§ Objetivo
Responda sim ou não para cada afirmação sobre o texto a respeito de Emicida, citando sem alterar as palavras do texto que decidem a resposta. (a) Emicida tem 35 anos. (b) Emicida descobriu que consegue ler 150 páginas por hora. (c) O segundo livro infantil dele foi escrito durante uma viagem ao Japão.
**** Documento ****
É possível passar horas e horas ouvindo Emicida, e não estamos falando apenas de suas músicas. O rapper de 35 anos virou a grande voz da atualidade. É com coerência e muito conhecimento que ele discorre sobre racismo, violência, política, descaso com o meio ambiente e até memes. Criado na periferia paulistana, conta que a mãe, a artista plástica D. Jacira, que pinta, borda, tece e escreve, foi seu maior incentivo para a leitura; a televisão, sua primeira professora de arte por causa dos desenhos japoneses que assistia, e o hip-hop deu estofo para questionar o mundo.

Quando soube que Bill Gates lê 150 páginas por hora, decidiu fazer um teste psicológico e descobriu que tem uma capacidade de retenção de conteúdo “absurda”, de 92%. Por isso, consegue ler oito livros ao mesmo tempo e guardar quase toda a informação que passa por ele. Mas, além disso, tem a provocação humana, a empatia que o faz estar sempre aberto para ouvir o outro. Assim, Leandro Roque de Oliveira, seu nome no RG, constrói pontes com todo tipo de gente. E quer fortalecer com os mais novos. Foi em uma noite insone durante uma viagem ao Vietnã com as filhas, Estela, de 10 anos, e Teresa, de 2, e a mulher, Marina Santa Helena, que escreveu seu segundo livro infantil, E Foi Assim que Eu e a Escuridão Ficamos Amigas (Companhia das Letrinhas). E matutando sobre o medo das crianças, ele revela o seu: “É chegar no futuro e deixar de ver sentido na quantidade de coisa que fiz. Acho que isso iria produzir um esvaziamento no meu coração de uma maneira que eu não ia ver um motivo para viver”. A convite da J.P, Luiza Helena Trajano, Sidarta Ribeiro e Fábio Porchat colocam Emicida para refletir.
**** Conjunto de registros ****
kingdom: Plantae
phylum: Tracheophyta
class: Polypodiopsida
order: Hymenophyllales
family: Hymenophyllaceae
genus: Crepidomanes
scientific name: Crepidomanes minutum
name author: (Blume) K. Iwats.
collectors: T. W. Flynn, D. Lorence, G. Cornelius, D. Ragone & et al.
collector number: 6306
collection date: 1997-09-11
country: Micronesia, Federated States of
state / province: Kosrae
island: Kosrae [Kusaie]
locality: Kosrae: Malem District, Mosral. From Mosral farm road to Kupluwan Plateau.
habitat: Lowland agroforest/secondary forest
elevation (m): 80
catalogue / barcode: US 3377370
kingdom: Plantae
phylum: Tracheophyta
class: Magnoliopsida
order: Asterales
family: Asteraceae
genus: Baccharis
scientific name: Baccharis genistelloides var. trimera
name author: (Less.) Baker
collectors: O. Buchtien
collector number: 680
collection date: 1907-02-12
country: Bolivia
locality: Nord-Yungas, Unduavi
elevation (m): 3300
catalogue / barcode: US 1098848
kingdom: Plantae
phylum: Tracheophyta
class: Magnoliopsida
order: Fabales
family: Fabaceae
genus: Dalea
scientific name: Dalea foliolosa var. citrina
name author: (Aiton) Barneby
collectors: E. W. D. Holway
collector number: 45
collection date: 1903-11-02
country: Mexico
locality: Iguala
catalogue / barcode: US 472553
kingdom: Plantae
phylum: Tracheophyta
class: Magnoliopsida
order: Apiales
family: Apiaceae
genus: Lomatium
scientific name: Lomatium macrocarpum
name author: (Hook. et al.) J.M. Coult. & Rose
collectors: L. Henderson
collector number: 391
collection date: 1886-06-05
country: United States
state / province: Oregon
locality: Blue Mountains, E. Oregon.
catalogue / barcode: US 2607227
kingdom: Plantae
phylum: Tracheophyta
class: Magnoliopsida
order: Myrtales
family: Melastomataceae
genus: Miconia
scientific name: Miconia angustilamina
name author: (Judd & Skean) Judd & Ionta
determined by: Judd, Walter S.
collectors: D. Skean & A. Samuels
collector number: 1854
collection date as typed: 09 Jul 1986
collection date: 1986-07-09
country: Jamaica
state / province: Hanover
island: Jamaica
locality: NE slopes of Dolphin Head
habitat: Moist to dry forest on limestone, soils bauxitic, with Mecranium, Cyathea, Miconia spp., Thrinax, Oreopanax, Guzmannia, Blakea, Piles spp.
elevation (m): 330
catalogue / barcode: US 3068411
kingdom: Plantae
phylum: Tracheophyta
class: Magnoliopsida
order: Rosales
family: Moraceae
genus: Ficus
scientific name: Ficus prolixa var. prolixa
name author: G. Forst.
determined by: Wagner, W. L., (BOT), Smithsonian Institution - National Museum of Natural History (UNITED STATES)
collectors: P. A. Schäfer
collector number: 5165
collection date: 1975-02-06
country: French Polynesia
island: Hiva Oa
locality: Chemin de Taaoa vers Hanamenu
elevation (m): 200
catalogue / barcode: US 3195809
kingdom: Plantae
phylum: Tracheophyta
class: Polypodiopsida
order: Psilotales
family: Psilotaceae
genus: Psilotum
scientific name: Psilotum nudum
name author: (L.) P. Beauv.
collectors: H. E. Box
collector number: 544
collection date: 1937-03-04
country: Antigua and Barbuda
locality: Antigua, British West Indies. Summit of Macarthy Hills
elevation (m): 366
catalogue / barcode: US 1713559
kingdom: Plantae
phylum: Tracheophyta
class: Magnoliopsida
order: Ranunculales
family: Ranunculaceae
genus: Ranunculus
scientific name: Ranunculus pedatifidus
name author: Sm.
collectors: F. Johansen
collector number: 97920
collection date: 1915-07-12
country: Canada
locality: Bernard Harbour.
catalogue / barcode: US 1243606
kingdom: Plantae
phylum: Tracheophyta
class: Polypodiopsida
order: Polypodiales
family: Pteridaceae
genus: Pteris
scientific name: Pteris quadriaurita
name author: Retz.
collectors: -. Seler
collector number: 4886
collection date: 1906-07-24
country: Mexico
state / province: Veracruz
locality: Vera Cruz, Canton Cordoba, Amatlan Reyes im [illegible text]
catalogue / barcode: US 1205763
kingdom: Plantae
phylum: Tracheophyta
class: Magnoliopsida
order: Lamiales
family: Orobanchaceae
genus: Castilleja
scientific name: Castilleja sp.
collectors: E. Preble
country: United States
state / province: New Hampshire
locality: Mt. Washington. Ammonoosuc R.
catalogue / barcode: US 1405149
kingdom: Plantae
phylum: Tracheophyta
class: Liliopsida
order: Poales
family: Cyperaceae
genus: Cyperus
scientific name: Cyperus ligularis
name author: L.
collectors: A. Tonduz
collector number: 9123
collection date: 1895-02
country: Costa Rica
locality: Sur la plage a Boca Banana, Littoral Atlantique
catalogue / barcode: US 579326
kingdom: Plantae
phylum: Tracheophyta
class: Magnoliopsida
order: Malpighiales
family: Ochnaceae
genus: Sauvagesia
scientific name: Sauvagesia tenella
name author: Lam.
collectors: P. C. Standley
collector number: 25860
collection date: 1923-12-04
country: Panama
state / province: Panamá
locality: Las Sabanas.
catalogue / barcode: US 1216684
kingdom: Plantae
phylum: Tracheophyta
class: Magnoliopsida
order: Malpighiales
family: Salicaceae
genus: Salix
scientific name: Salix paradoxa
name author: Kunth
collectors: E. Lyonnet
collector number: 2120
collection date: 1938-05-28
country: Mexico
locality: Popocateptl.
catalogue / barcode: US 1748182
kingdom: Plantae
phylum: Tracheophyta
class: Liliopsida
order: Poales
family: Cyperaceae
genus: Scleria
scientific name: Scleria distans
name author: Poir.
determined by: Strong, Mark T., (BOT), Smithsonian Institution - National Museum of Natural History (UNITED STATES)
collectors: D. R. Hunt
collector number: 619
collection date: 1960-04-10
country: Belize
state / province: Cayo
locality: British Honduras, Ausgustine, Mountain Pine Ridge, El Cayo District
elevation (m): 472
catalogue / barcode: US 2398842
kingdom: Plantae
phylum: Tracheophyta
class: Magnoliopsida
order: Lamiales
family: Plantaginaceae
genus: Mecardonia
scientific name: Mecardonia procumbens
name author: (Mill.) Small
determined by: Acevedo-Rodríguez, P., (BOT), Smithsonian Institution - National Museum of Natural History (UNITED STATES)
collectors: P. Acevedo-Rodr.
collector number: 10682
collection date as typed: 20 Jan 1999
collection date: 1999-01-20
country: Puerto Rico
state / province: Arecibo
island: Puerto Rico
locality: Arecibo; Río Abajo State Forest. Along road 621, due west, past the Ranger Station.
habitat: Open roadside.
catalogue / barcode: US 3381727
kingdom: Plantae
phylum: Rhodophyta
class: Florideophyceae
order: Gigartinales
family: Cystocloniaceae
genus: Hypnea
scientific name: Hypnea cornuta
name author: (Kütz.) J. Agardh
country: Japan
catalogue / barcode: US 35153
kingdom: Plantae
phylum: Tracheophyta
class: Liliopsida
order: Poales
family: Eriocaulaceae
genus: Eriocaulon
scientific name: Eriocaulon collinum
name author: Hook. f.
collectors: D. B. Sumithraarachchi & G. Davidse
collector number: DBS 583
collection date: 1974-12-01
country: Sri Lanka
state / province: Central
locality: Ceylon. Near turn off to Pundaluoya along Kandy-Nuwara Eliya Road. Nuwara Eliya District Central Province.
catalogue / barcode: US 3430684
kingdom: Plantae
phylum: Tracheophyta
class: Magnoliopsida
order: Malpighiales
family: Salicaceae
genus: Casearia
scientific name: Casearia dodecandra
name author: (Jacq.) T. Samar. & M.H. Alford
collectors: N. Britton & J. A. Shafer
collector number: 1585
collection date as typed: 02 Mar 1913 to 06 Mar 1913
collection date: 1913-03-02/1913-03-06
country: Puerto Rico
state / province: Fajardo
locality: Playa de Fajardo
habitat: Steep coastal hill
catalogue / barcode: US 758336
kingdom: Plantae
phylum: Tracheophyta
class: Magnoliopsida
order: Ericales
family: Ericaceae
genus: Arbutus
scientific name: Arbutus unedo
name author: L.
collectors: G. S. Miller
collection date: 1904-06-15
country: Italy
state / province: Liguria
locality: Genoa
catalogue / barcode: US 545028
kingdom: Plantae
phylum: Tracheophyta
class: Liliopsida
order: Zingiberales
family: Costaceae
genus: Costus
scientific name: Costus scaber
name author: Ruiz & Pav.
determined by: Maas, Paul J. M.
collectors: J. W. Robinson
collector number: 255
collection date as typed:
****
§ Resolução da tarefa
(a) Sim: "O rapper de 35 anos virou a grande voz da atualidade."
(b) Não: "descobriu que tem uma capacidade de retenção de conteúdo “absurda”, de 92%"
(c) Não: "durante uma viagem ao Vietnã"